WHAT IS NEEDED: Return every line of the records below that contains the string "values".

MATERIAL SUPPLIED:
+---+
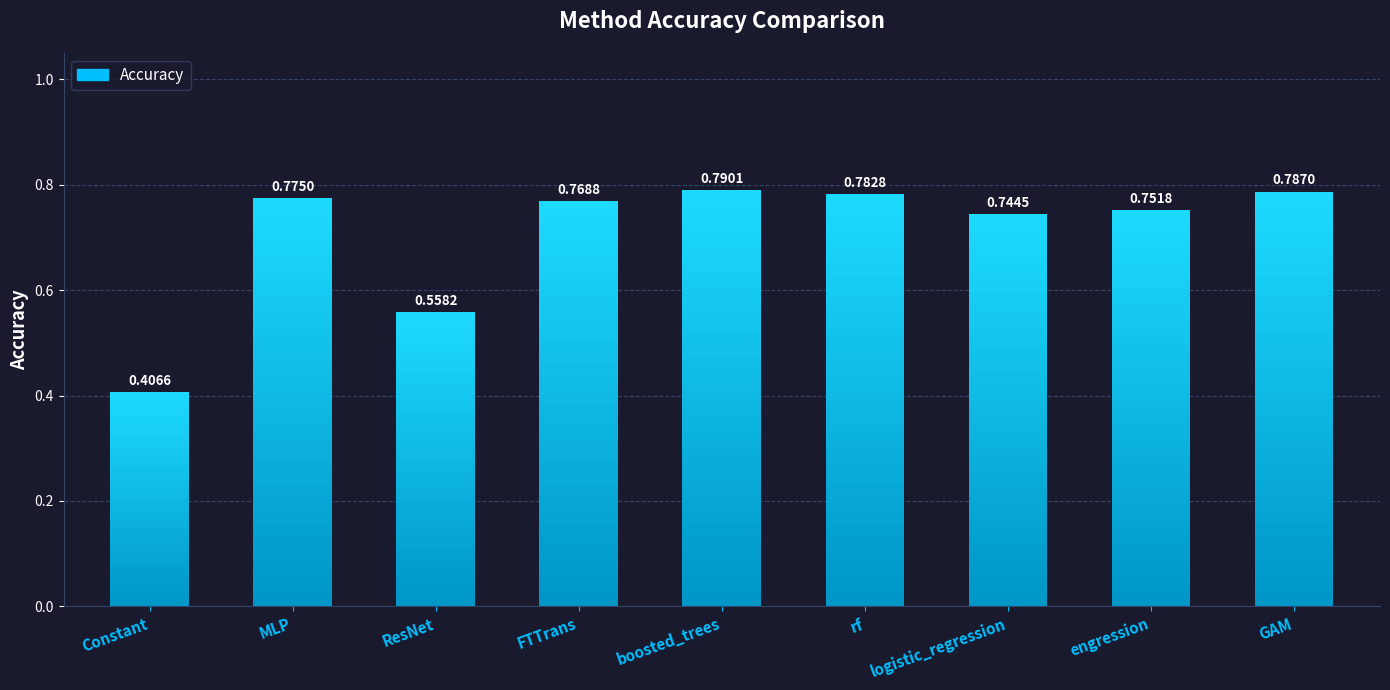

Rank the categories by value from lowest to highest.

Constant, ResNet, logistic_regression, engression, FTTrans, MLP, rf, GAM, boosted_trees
+---+
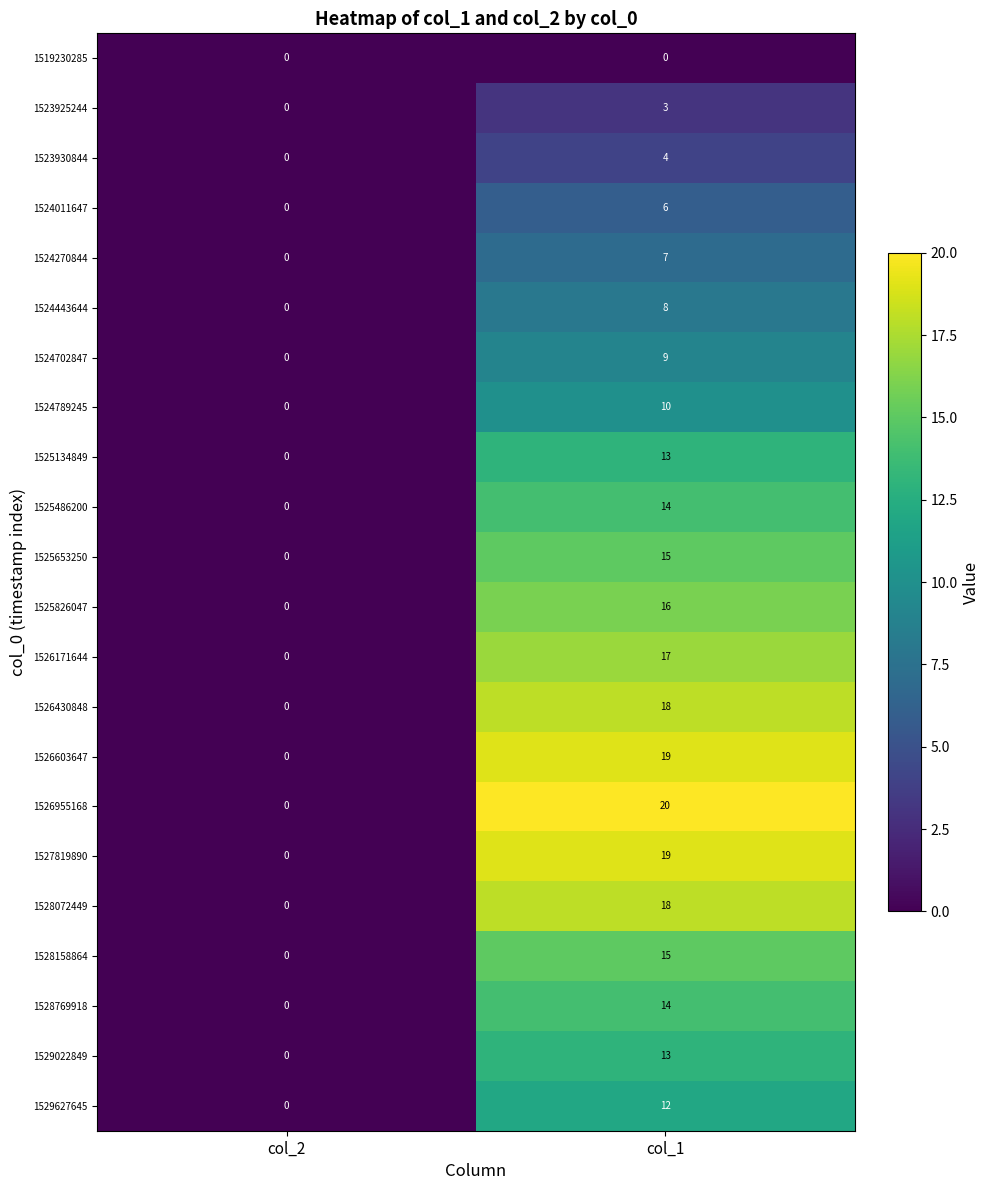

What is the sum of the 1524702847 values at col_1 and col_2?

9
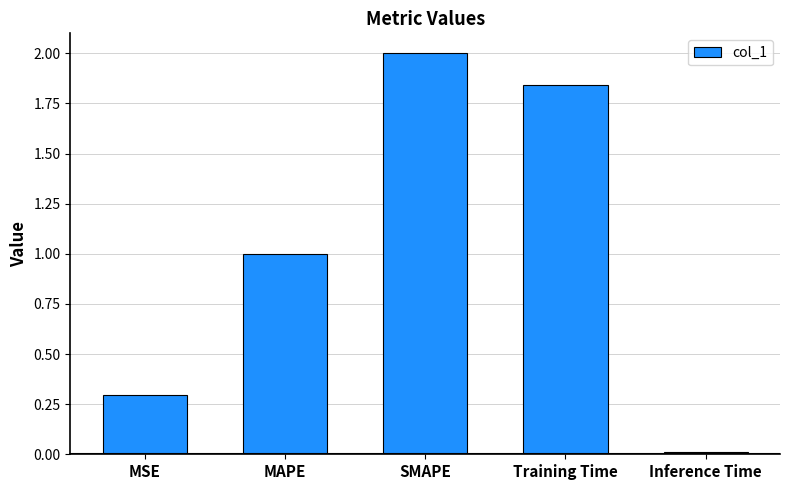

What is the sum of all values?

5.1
+---+
ANSWER TO THIS PROBLEM:
What is the sum of the 1524702847 values at col_1 and col_2?
What is the sum of all values?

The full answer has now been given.